GroundStone Holdings Morning Newsletter and Daily Macro View
Find out all free news on:
https://www.groundstoneholdings.com/trading-news/
Find out all free news on:
https://www.groundstoneholdings.com/trading-news/
Website to view daily currency range for all pairs 1 reply
Article in Trading Game Newsletter - good read 4 replies
Any Good newsletter 3 replies
what's your daily morning research routine before trading? 15 replies
Innerworth Newsletter 1 reply
ADP employment data misses, but labor market remains healthy. Today’s ADP employment report showed U.S. firms added 179k jobs in November, below consensus estimates of 195k, and signals that job growth in tomorrow’s November nonfarm payrolls report could fall short of the forecasted 190k increase. Meanwhile, a separate report showed initial claims for unemployment benefits fell to 231k last week but has trended higher over the past few weeks. While lower-than-expected payrolls growth and an uptick in claims may sound worrisome, investors place more emphasis on the nonfarm payroll data, and job creation levels >150k amid a very tight labor at this point in the cycle remains encouraging.
Global manufacturing divergence widens. The latest batch of global manufacturing surveys for November indicate the U.S. has strengthened its lead in terms of manufacturing health. The U.S. measures are highest (mid-to-high 50s) and held firm or accelerated last month-depending on the source-while China’s measures are at 50, the breakeven between expansion and contraction, and Europe’s measure, at 51.8, has fallen to near two-year lows. Overseas economies may benefit from fresh stimulus at some point and/or potential trade deals, but for now the U.S. economy remains the standout performer globally and remains our preference to focus asset allocations.
EM resilience.

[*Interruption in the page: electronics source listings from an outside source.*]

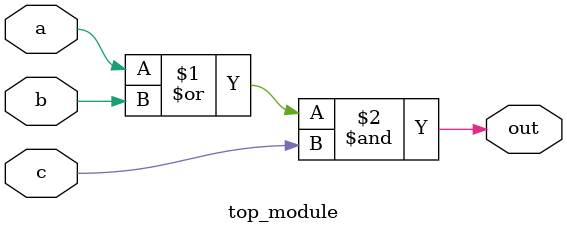
<source format=sv>
module top_module(
	input a, 
	input b,
	input c,
	output out
);

	// Instantiate the OR gates
	assign out = (a | b) & c;

endmodule

</source>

Since the September 20 peak in the S&P 500, as of December 4, the MSCI Emerging Markets (EM) Index has lost just 1.9%, much better than the 7.5% loss in the S&P 500 during that period. The developed international equity benchmark MSCI EAFE Index has fared slightly worse than the S&P 500 with a 7.8% decline. Despite this week’s confusion around what China has agreed to in trade negotiations, we view recent EM outperformance as a reflection of the market’s optimism that a deal will come into view before too long.
Daily Macro View
The resulting pitchfork will resemble a rising channel in a bullish impulsive move, or a falling one in a bearish move. The distance between the ML and the other two lines in the pitchfork is always the same, as the ML stays at 50% distance. It means that the channel is basically split into two equal parts. In an impulsive wave, no matter whether a bullish or a bearish one, it is very difficult for the price to go much further than the ML. This is because in a bullish pitchfork, the price will rarely reach the UL, but will settle for the ML. By the time the ML is reached, look for the third wave in the impulsive wave to be completed, providing the extension rules are respected.

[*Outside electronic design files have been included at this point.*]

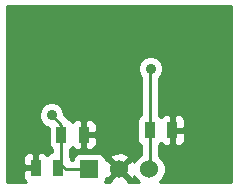
<source format=gbl>
G04 (created by PCBNEW (2013-07-07 BZR 4022)-stable) date 16/01/2015 23:25:09*
%MOIN*%
G04 Gerber Fmt 3.4, Leading zero omitted, Abs format*
%FSLAX34Y34*%
G01*
G70*
G90*
G04 APERTURE LIST*
%ADD10C,0.00590551*%
%ADD11R,0.035X0.055*%
%ADD12R,0.06X0.06*%
%ADD13C,0.06*%
%ADD14C,0.035*%
%ADD15C,0.01*%
G04 APERTURE END LIST*
G54D10*
G54D11*
X56025Y-28000D03*
X56775Y-28000D03*
X53825Y-28150D03*
X53075Y-28150D03*
X52225Y-29250D03*
X52975Y-29250D03*
G54D12*
X54000Y-29300D03*
G54D13*
X55000Y-29300D03*
X56000Y-29300D03*
G54D14*
X56050Y-25950D03*
X52750Y-27500D03*
G54D15*
X56025Y-28000D02*
X56025Y-29275D01*
X56025Y-29275D02*
X56000Y-29300D01*
X56025Y-25975D02*
X56025Y-28000D01*
X56050Y-25950D02*
X56025Y-25975D01*
X53225Y-29300D02*
X54000Y-29300D01*
X53075Y-29150D02*
X53225Y-29300D01*
X53075Y-27825D02*
X53075Y-29150D01*
X52750Y-27500D02*
X53075Y-27825D01*
G54D10*
G36*
X58730Y-29730D02*
X57200Y-29730D01*
X57200Y-28225D01*
X57200Y-27774D01*
X57199Y-27675D01*
X57161Y-27583D01*
X57091Y-27512D01*
X56999Y-27474D01*
X56887Y-27475D01*
X56825Y-27537D01*
X56825Y-27950D01*
X57137Y-27950D01*
X57200Y-27887D01*
X57200Y-27774D01*
X57200Y-28225D01*
X57200Y-28112D01*
X57137Y-28050D01*
X56825Y-28050D01*
X56825Y-28462D01*
X56887Y-28525D01*
X56999Y-28525D01*
X57091Y-28487D01*
X57161Y-28416D01*
X57199Y-28324D01*
X57200Y-28225D01*
X57200Y-29730D01*
X56347Y-29730D01*
X56465Y-29611D01*
X56549Y-29409D01*
X56550Y-29191D01*
X56466Y-28988D01*
X56325Y-28847D01*
X56325Y-28493D01*
X56341Y-28487D01*
X56400Y-28428D01*
X56458Y-28487D01*
X56550Y-28525D01*
X56662Y-28525D01*
X56725Y-28462D01*
X56725Y-28050D01*
X56717Y-28050D01*
X56717Y-27950D01*
X56725Y-27950D01*
X56725Y-27537D01*
X56662Y-27475D01*
X56550Y-27474D01*
X56458Y-27512D01*
X56399Y-27571D01*
X56341Y-27513D01*
X56325Y-27506D01*
X56325Y-26275D01*
X56410Y-26191D01*
X56474Y-26034D01*
X56475Y-25865D01*
X56410Y-25709D01*
X56291Y-25589D01*
X56134Y-25525D01*
X55965Y-25524D01*
X55809Y-25589D01*
X55689Y-25708D01*
X55625Y-25865D01*
X55624Y-26034D01*
X55689Y-26190D01*
X55725Y-26225D01*
X55725Y-27506D01*
X55708Y-27512D01*
X55638Y-27583D01*
X55600Y-27675D01*
X55599Y-27774D01*
X55599Y-28324D01*
X55637Y-28416D01*
X55708Y-28486D01*
X55725Y-28493D01*
X55725Y-28818D01*
X55688Y-28833D01*
X55534Y-28988D01*
X55502Y-29063D01*
X55481Y-29012D01*
X55385Y-28984D01*
X55315Y-29055D01*
X55315Y-28914D01*
X55287Y-28818D01*
X55081Y-28745D01*
X54863Y-28756D01*
X54712Y-28818D01*
X54684Y-28914D01*
X55000Y-29229D01*
X55315Y-28914D01*
X55315Y-29055D01*
X55070Y-29300D01*
X55385Y-29615D01*
X55481Y-29587D01*
X55500Y-29532D01*
X55533Y-29611D01*
X55652Y-29730D01*
X55302Y-29730D01*
X55315Y-29685D01*
X55000Y-29370D01*
X54684Y-29685D01*
X54697Y-29730D01*
X54516Y-29730D01*
X54549Y-29649D01*
X54550Y-29596D01*
X54614Y-29615D01*
X54929Y-29300D01*
X54614Y-28984D01*
X54550Y-29003D01*
X54550Y-28950D01*
X54512Y-28858D01*
X54441Y-28788D01*
X54349Y-28750D01*
X54250Y-28749D01*
X54250Y-28749D01*
X54250Y-28375D01*
X54250Y-27924D01*
X54249Y-27825D01*
X54211Y-27733D01*
X54141Y-27662D01*
X54049Y-27624D01*
X53937Y-27625D01*
X53875Y-27687D01*
X53875Y-28100D01*
X54187Y-28100D01*
X54250Y-28037D01*
X54250Y-27924D01*
X54250Y-28375D01*
X54250Y-28262D01*
X54187Y-28200D01*
X53875Y-28200D01*
X53875Y-28612D01*
X53937Y-28675D01*
X54049Y-28675D01*
X54141Y-28637D01*
X54211Y-28566D01*
X54249Y-28474D01*
X54250Y-28375D01*
X54250Y-28749D01*
X53650Y-28749D01*
X53558Y-28787D01*
X53488Y-28858D01*
X53450Y-28950D01*
X53450Y-29000D01*
X53400Y-29000D01*
X53400Y-28925D01*
X53375Y-28864D01*
X53375Y-28643D01*
X53391Y-28637D01*
X53450Y-28578D01*
X53508Y-28637D01*
X53600Y-28675D01*
X53712Y-28675D01*
X53775Y-28612D01*
X53775Y-28200D01*
X53767Y-28200D01*
X53767Y-28100D01*
X53775Y-28100D01*
X53775Y-27687D01*
X53712Y-27625D01*
X53600Y-27624D01*
X53508Y-27662D01*
X53449Y-27721D01*
X53391Y-27663D01*
X53299Y-27625D01*
X53295Y-27625D01*
X53287Y-27612D01*
X53287Y-27612D01*
X53174Y-27500D01*
X53175Y-27415D01*
X53110Y-27259D01*
X52991Y-27139D01*
X52834Y-27075D01*
X52665Y-27074D01*
X52509Y-27139D01*
X52389Y-27258D01*
X52325Y-27415D01*
X52324Y-27584D01*
X52389Y-27740D01*
X52508Y-27860D01*
X52649Y-27918D01*
X52649Y-27924D01*
X52649Y-28474D01*
X52687Y-28566D01*
X52758Y-28636D01*
X52775Y-28643D01*
X52775Y-28724D01*
X52750Y-28724D01*
X52658Y-28762D01*
X52599Y-28821D01*
X52541Y-28762D01*
X52449Y-28724D01*
X52337Y-28725D01*
X52275Y-28787D01*
X52275Y-29200D01*
X52282Y-29200D01*
X52282Y-29300D01*
X52275Y-29300D01*
X52275Y-29307D01*
X52175Y-29307D01*
X52175Y-29300D01*
X52175Y-29200D01*
X52175Y-28787D01*
X52112Y-28725D01*
X52000Y-28724D01*
X51908Y-28762D01*
X51838Y-28833D01*
X51800Y-28925D01*
X51799Y-29024D01*
X51800Y-29137D01*
X51862Y-29200D01*
X52175Y-29200D01*
X52175Y-29300D01*
X51862Y-29300D01*
X51800Y-29362D01*
X51799Y-29475D01*
X51800Y-29574D01*
X51838Y-29666D01*
X51901Y-29730D01*
X51269Y-29730D01*
X51269Y-23869D01*
X58730Y-23869D01*
X58730Y-29730D01*
X58730Y-29730D01*
G37*
G54D15*
X58730Y-29730D02*
X57200Y-29730D01*
X57200Y-28225D01*
X57200Y-27774D01*
X57199Y-27675D01*
X57161Y-27583D01*
X57091Y-27512D01*
X56999Y-27474D01*
X56887Y-27475D01*
X56825Y-27537D01*
X56825Y-27950D01*
X57137Y-27950D01*
X57200Y-27887D01*
X57200Y-27774D01*
X57200Y-28225D01*
X57200Y-28112D01*
X57137Y-28050D01*
X56825Y-28050D01*
X56825Y-28462D01*
X56887Y-28525D01*
X56999Y-28525D01*
X57091Y-28487D01*
X57161Y-28416D01*
X57199Y-28324D01*
X57200Y-28225D01*
X57200Y-29730D01*
X56347Y-29730D01*
X56465Y-29611D01*
X56549Y-29409D01*
X56550Y-29191D01*
X56466Y-28988D01*
X56325Y-28847D01*
X56325Y-28493D01*
X56341Y-28487D01*
X56400Y-28428D01*
X56458Y-28487D01*
X56550Y-28525D01*
X56662Y-28525D01*
X56725Y-28462D01*
X56725Y-28050D01*
X56717Y-28050D01*
X56717Y-27950D01*
X56725Y-27950D01*
X56725Y-27537D01*
X56662Y-27475D01*
X56550Y-27474D01*
X56458Y-27512D01*
X56399Y-27571D01*
X56341Y-27513D01*
X56325Y-27506D01*
X56325Y-26275D01*
X56410Y-26191D01*
X56474Y-26034D01*
X56475Y-25865D01*
X56410Y-25709D01*
X56291Y-25589D01*
X56134Y-25525D01*
X55965Y-25524D01*
X55809Y-25589D01*
X55689Y-25708D01*
X55625Y-25865D01*
X55624Y-26034D01*
X55689Y-26190D01*
X55725Y-26225D01*
X55725Y-27506D01*
X55708Y-27512D01*
X55638Y-27583D01*
X55600Y-27675D01*
X55599Y-27774D01*
X55599Y-28324D01*
X55637Y-28416D01*
X55708Y-28486D01*
X55725Y-28493D01*
X55725Y-28818D01*
X55688Y-28833D01*
X55534Y-28988D01*
X55502Y-29063D01*
X55481Y-29012D01*
X55385Y-28984D01*
X55315Y-29055D01*
X55315Y-28914D01*
X55287Y-28818D01*
X55081Y-28745D01*
X54863Y-28756D01*
X54712Y-28818D01*
X54684Y-28914D01*
X55000Y-29229D01*
X55315Y-28914D01*
X55315Y-29055D01*
X55070Y-29300D01*
X55385Y-29615D01*
X55481Y-29587D01*
X55500Y-29532D01*
X55533Y-29611D01*
X55652Y-29730D01*
X55302Y-29730D01*
X55315Y-29685D01*
X55000Y-29370D01*
X54684Y-29685D01*
X54697Y-29730D01*
X54516Y-29730D01*
X54549Y-29649D01*
X54550Y-29596D01*
X54614Y-29615D01*
X54929Y-29300D01*
X54614Y-28984D01*
X54550Y-29003D01*
X54550Y-28950D01*
X54512Y-28858D01*
X54441Y-28788D01*
X54349Y-28750D01*
X54250Y-28749D01*
X54250Y-28749D01*
X54250Y-28375D01*
X54250Y-27924D01*
X54249Y-27825D01*
X54211Y-27733D01*
X54141Y-27662D01*
X54049Y-27624D01*
X53937Y-27625D01*
X53875Y-27687D01*
X53875Y-28100D01*
X54187Y-28100D01*
X54250Y-28037D01*
X54250Y-27924D01*
X54250Y-28375D01*
X54250Y-28262D01*
X54187Y-28200D01*
X53875Y-28200D01*
X53875Y-28612D01*
X53937Y-28675D01*
X54049Y-28675D01*
X54141Y-28637D01*
X54211Y-28566D01*
X54249Y-28474D01*
X54250Y-28375D01*
X54250Y-28749D01*
X53650Y-28749D01*
X53558Y-28787D01*
X53488Y-28858D01*
X53450Y-28950D01*
X53450Y-29000D01*
X53400Y-29000D01*
X53400Y-28925D01*
X53375Y-28864D01*
X53375Y-28643D01*
X53391Y-28637D01*
X53450Y-28578D01*
X53508Y-28637D01*
X53600Y-28675D01*
X53712Y-28675D01*
X53775Y-28612D01*
X53775Y-28200D01*
X53767Y-28200D01*
X53767Y-28100D01*
X53775Y-28100D01*
X53775Y-27687D01*
X53712Y-27625D01*
X53600Y-27624D01*
X53508Y-27662D01*
X53449Y-27721D01*
X53391Y-27663D01*
X53299Y-27625D01*
X53295Y-27625D01*
X53287Y-27612D01*
X53287Y-27612D01*
X53174Y-27500D01*
X53175Y-27415D01*
X53110Y-27259D01*
X52991Y-27139D01*
X52834Y-27075D01*
X52665Y-27074D01*
X52509Y-27139D01*
X52389Y-27258D01*
X52325Y-27415D01*
X52324Y-27584D01*
X52389Y-27740D01*
X52508Y-27860D01*
X52649Y-27918D01*
X52649Y-27924D01*
X52649Y-28474D01*
X52687Y-28566D01*
X52758Y-28636D01*
X52775Y-28643D01*
X52775Y-28724D01*
X52750Y-28724D01*
X52658Y-28762D01*
X52599Y-28821D01*
X52541Y-28762D01*
X52449Y-28724D01*
X52337Y-28725D01*
X52275Y-28787D01*
X52275Y-29200D01*
X52282Y-29200D01*
X52282Y-29300D01*
X52275Y-29300D01*
X52275Y-29307D01*
X52175Y-29307D01*
X52175Y-29300D01*
X52175Y-29200D01*
X52175Y-28787D01*
X52112Y-28725D01*
X52000Y-28724D01*
X51908Y-28762D01*
X51838Y-28833D01*
X51800Y-28925D01*
X51799Y-29024D01*
X51800Y-29137D01*
X51862Y-29200D01*
X52175Y-29200D01*
X52175Y-29300D01*
X51862Y-29300D01*
X51800Y-29362D01*
X51799Y-29475D01*
X51800Y-29574D01*
X51838Y-29666D01*
X51901Y-29730D01*
X51269Y-29730D01*
X51269Y-23869D01*
X58730Y-23869D01*
X58730Y-29730D01*
M02*

</source>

Pitchfork with Corrective Waves
The same thing is valid when it comes to corrective waves under the Elliott Waves theory, with the difference that the three pivot points that make up the Andrew’s Pitchfork are placed as follows:
ADP employment data misses, but labor market remains healthy. Today’s ADP employment report showed U.S. firms added 179k jobs in November, below consensus estimates of 195k, and signals that job growth in tomorrow’s November nonfarm payrolls report could fall short of the forecasted 190k increase. Meanwhile, a separate report showed initial claims for unemployment benefits fell to 231k last week but has trended higher over the past few weeks. While lower-than-expected payrolls growth and an uptick in claims may sound worrisome, investors place more emphasis on the nonfarm payroll data, and job creation levels >150k amid a very tight labor at this point in the cycle remains encouraging.
Global manufacturing divergence widens. The latest batch of global manufacturing surveys for November indicate the U.S. has strengthened its lead in terms of manufacturing health. The U.S. measures are highest (mid-to-high 50s) and held firm or accelerated last month-depending on the source-while China’s measures are at 50, the breakeven between expansion and contraction, and Europe’s measure, at 51.8, has fallen to near two-year lows. Overseas economies may benefit from fresh stimulus at some point and/or potential trade deals, but for now the U.S. economy remains the standout performer globally and remains our preference to focus asset allocations.
EM resilience. Since the September 20 peak in the S&P 500, as of December 4, the MSCI Emerging Markets (EM) Index has lost just 1.9%, much better than the 7.5% loss in the S&P 500 during that period. The developed international equity benchmark MSCI EAFE Index has fared slightly worse than the S&P 500 with a 7.8% decline. Despite this week’s confusion around what China has agreed to in trade negotiations, we view recent EM outperformance as a reflection of the market’s optimism that a deal will come into view before too long.